Auf dem Areal zwischen Linsingen und Michelsberg plant die Gilserberger Firma Abicon im kommenden Jahr zwei mehr als 240 Meter hohe Anlagen zu errichten (wir berichteten).

In Linsingen braut sich etwas zusammen. Es wächst der Widerstand gegen den Bau zweier Windräder im Waldgebiet Waltersberg. Die Initiative „Windkraftskeptiker“ setzt sich aus Menschen aus den umliegenden Dörfern zusammen.

„Wir haben nichts gegen Windkraft, aber wir wollen nicht, dass dafür Waldgebiete zerstört werden“, betont Volker Fenner. Der Linsinger ist der Sprecher der Initiative. „Bei uns brennt der Wald“, sagt er und meint damit den Zustand der Bäume. Die ökologische Katastrophe – Trockenheit, Stürme, Schädlinge – machen dem Waltersberg wie allen anderen Waldgebieten zu schaffen. Als widersinnig empfindet es Fenner, dass einerseits Hessenforst 80 Millionen Euro in das Aufforsten von Mischwäldern investieren will, andererseits für das Errichten und den Standort der Windräder Wald vernichtet wird. „Der Wald ist doch unsere Lunge.“

"Diskussionen spalten das Dorf"

Gigantische Zufahrtswege mit einer Breite von bis zu acht Metern müssten zum Bau der Anlagen geschaffen werden, sagen die Skeptiker. Hunderte Bäume müssten gefällt werden. Selbst bei einem Rückbau wären die noch stabilen Buchenbestände dahin, sind sie sich sicher. Beim Ortstermin im Wald zeigen sie ein Feuchtgebiet. Auch das würde zerstört werden, sagt Erhard Münch aus Todenhausen.

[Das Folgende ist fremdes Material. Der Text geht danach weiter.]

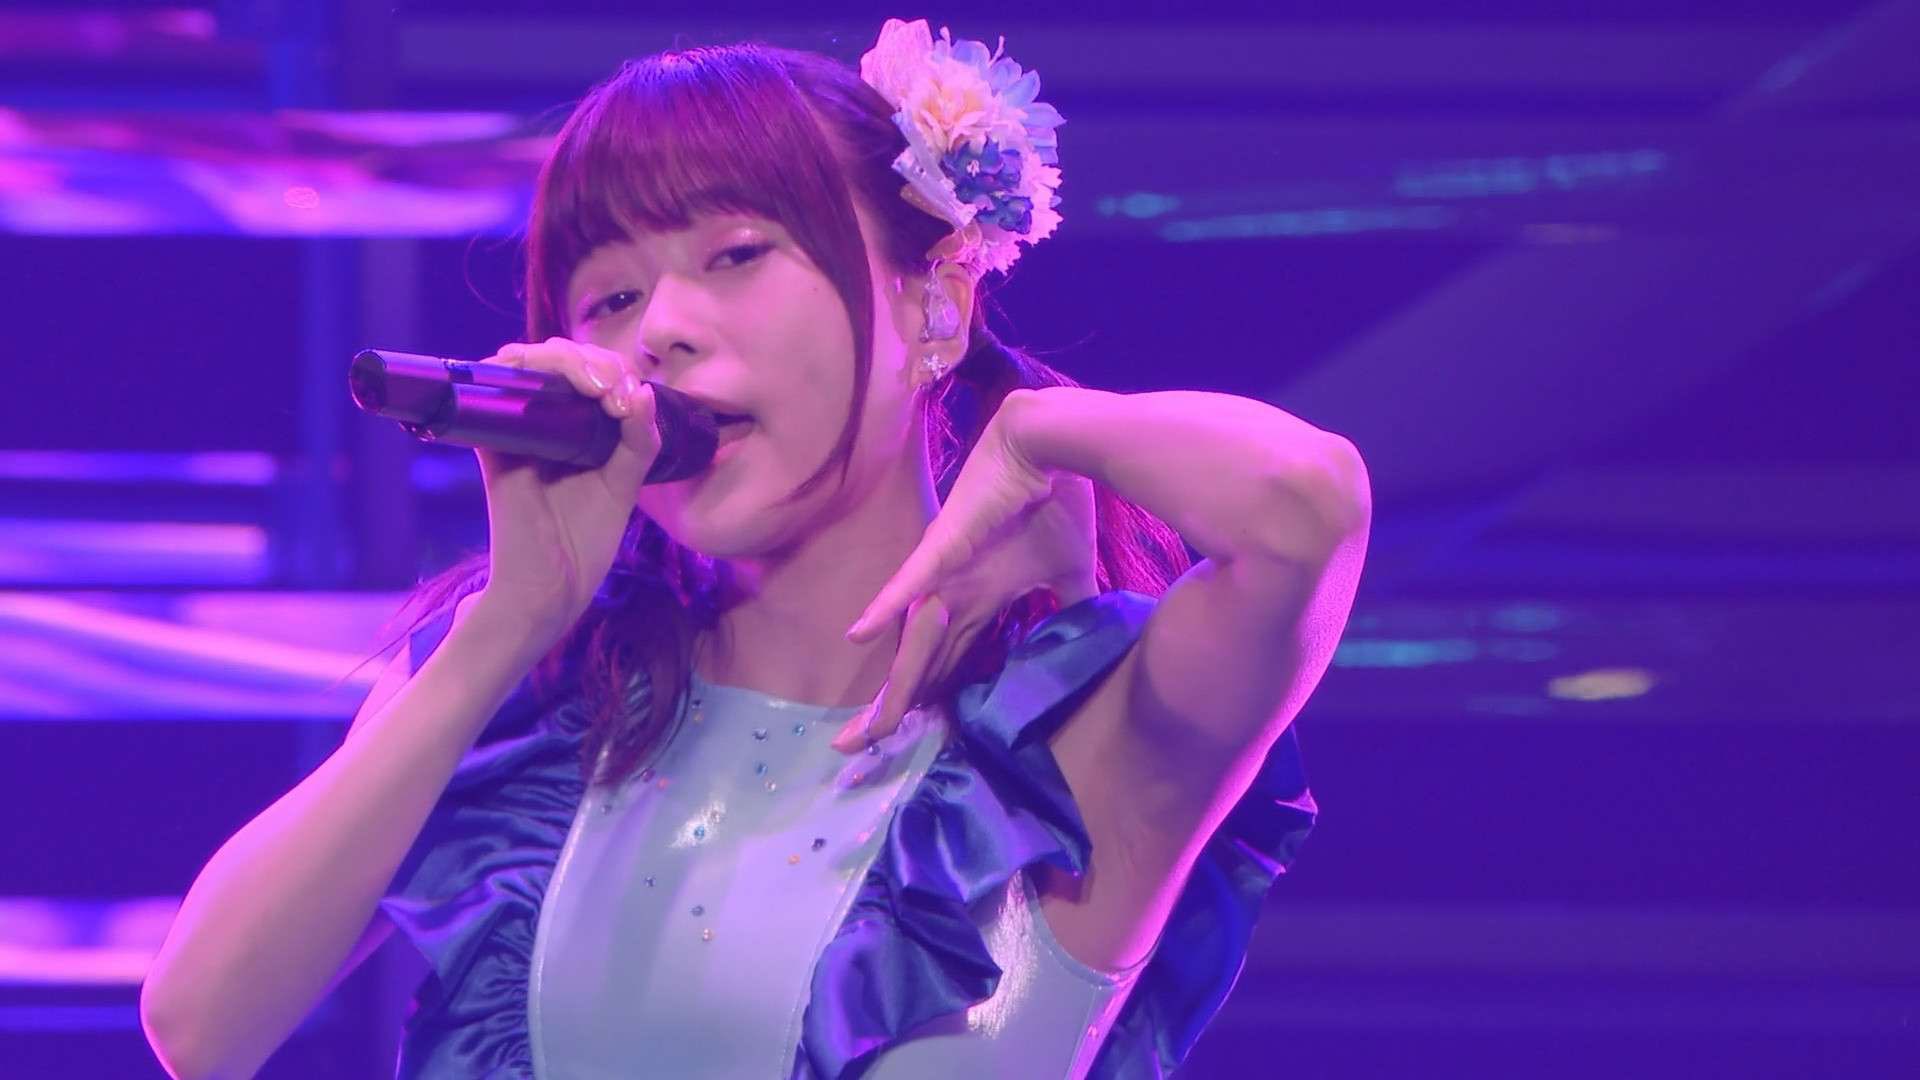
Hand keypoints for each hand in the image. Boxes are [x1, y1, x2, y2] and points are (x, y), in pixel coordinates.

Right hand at [469, 337, 663, 651]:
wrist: (551, 588)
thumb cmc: (584, 542)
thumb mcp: (623, 485)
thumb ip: (638, 441)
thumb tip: (643, 390)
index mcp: (575, 429)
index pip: (589, 372)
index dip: (611, 369)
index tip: (632, 399)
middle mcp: (541, 422)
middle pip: (559, 357)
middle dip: (594, 360)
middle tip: (616, 393)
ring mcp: (513, 429)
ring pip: (527, 361)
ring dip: (564, 359)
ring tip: (597, 388)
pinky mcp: (491, 442)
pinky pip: (491, 388)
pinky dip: (519, 368)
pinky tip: (556, 381)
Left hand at [832, 391, 1096, 751]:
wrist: (1057, 447)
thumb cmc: (1058, 501)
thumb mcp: (1070, 572)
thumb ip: (1068, 608)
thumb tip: (1083, 642)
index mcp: (979, 601)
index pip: (947, 664)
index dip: (928, 702)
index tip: (908, 738)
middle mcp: (954, 593)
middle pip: (917, 665)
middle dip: (888, 711)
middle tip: (851, 752)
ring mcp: (947, 571)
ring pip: (911, 641)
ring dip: (889, 685)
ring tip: (856, 732)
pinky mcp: (948, 544)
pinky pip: (914, 577)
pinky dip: (888, 604)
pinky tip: (858, 633)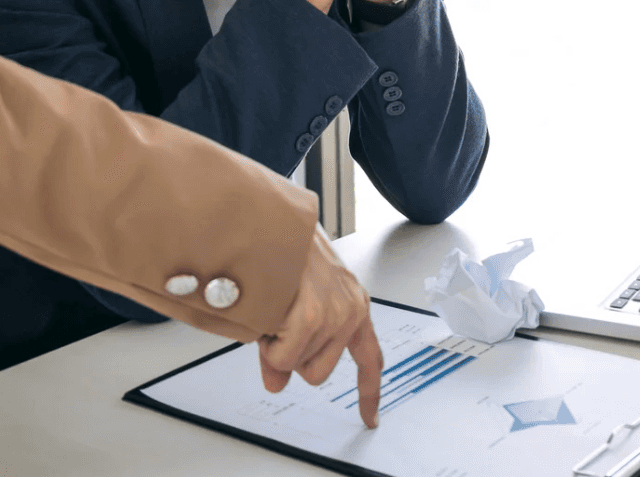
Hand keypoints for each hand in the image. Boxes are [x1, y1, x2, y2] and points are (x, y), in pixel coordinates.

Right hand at [258, 227, 382, 427]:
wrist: (270, 221)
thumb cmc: (284, 253)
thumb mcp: (295, 302)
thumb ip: (292, 347)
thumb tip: (277, 382)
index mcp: (353, 306)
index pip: (370, 358)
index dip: (369, 392)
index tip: (370, 417)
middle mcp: (351, 311)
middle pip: (318, 374)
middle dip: (292, 356)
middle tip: (280, 324)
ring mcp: (335, 314)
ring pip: (298, 366)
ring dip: (278, 344)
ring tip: (276, 308)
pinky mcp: (314, 316)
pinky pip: (284, 357)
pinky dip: (268, 342)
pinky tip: (270, 312)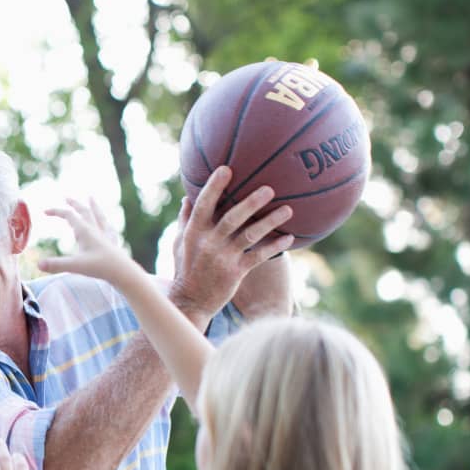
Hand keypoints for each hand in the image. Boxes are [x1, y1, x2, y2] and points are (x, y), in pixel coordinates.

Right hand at [37, 197, 137, 284]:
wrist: (123, 272)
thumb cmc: (100, 267)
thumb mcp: (75, 266)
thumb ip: (56, 265)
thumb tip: (38, 264)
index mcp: (85, 231)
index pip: (69, 215)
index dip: (56, 211)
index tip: (45, 211)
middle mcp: (95, 229)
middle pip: (84, 211)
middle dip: (74, 204)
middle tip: (66, 197)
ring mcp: (105, 235)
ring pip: (98, 216)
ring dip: (93, 206)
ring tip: (91, 198)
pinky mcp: (113, 243)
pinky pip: (109, 228)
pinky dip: (105, 223)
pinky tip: (108, 224)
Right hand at [170, 166, 292, 319]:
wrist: (190, 301)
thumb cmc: (186, 268)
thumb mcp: (180, 242)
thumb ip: (185, 219)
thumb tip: (188, 197)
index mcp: (194, 232)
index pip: (203, 205)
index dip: (214, 187)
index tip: (226, 169)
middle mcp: (208, 243)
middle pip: (231, 218)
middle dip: (250, 202)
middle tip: (269, 188)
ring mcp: (222, 258)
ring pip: (249, 236)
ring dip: (269, 222)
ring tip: (288, 210)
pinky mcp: (235, 273)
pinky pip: (258, 257)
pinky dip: (274, 247)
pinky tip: (289, 238)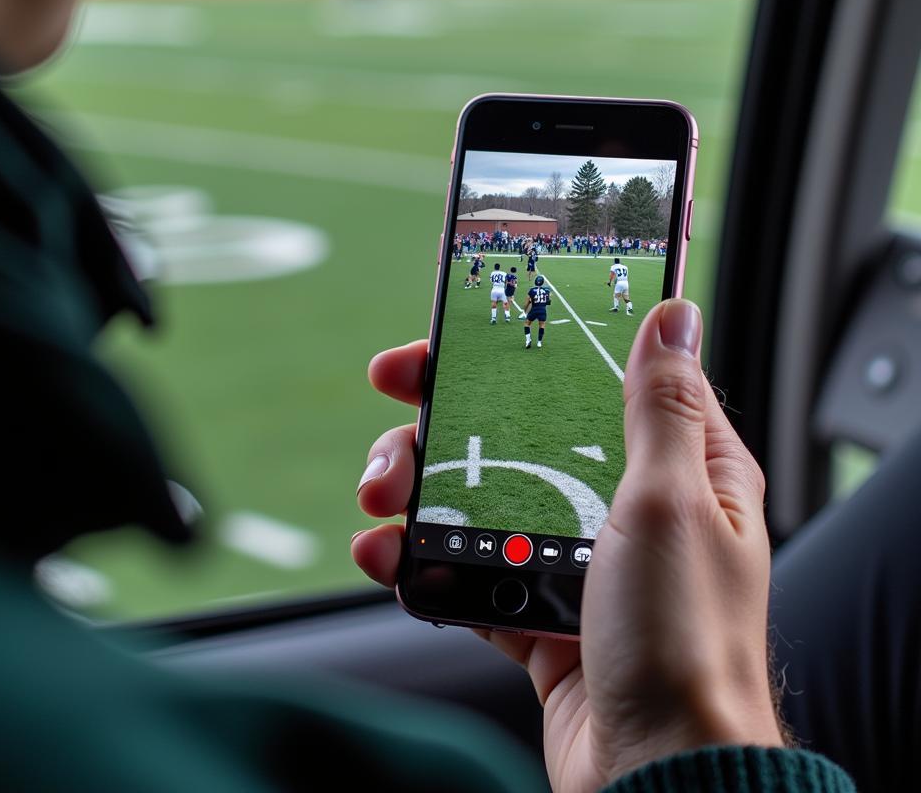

Direkt betroffen ist Helmut Hoffmann. Er betreibt auf dem Waltersberg die Waidmannslust-Hütte. Die Windräder würden nur etwa 100 Meter weit wegstehen. „Die Hütte – das Ziel vieler Wanderer und anderer Gruppen – verliert dann an Attraktivität“, ist der Todenhäuser überzeugt.

Nicht alle in Linsingen, Todenhausen und Michelsberg sind gegen die Windräder, erzählen die Skeptiker. Unter anderem die Waldinteressenten profitieren finanziell von dem Projekt, gibt Fenner zu bedenken. „Die Diskussionen spalten das ganze Dorf“, bedauert Petra Knott aus Todenhausen.

Die Initiative jedenfalls will „wachrütteln“. Derzeit sammeln die Mitglieder Unterschriften und am Sonntag, 18. August, soll es ab 14 Uhr am Waltersberg einen Waldtag mit verschiedenen Aktionen geben.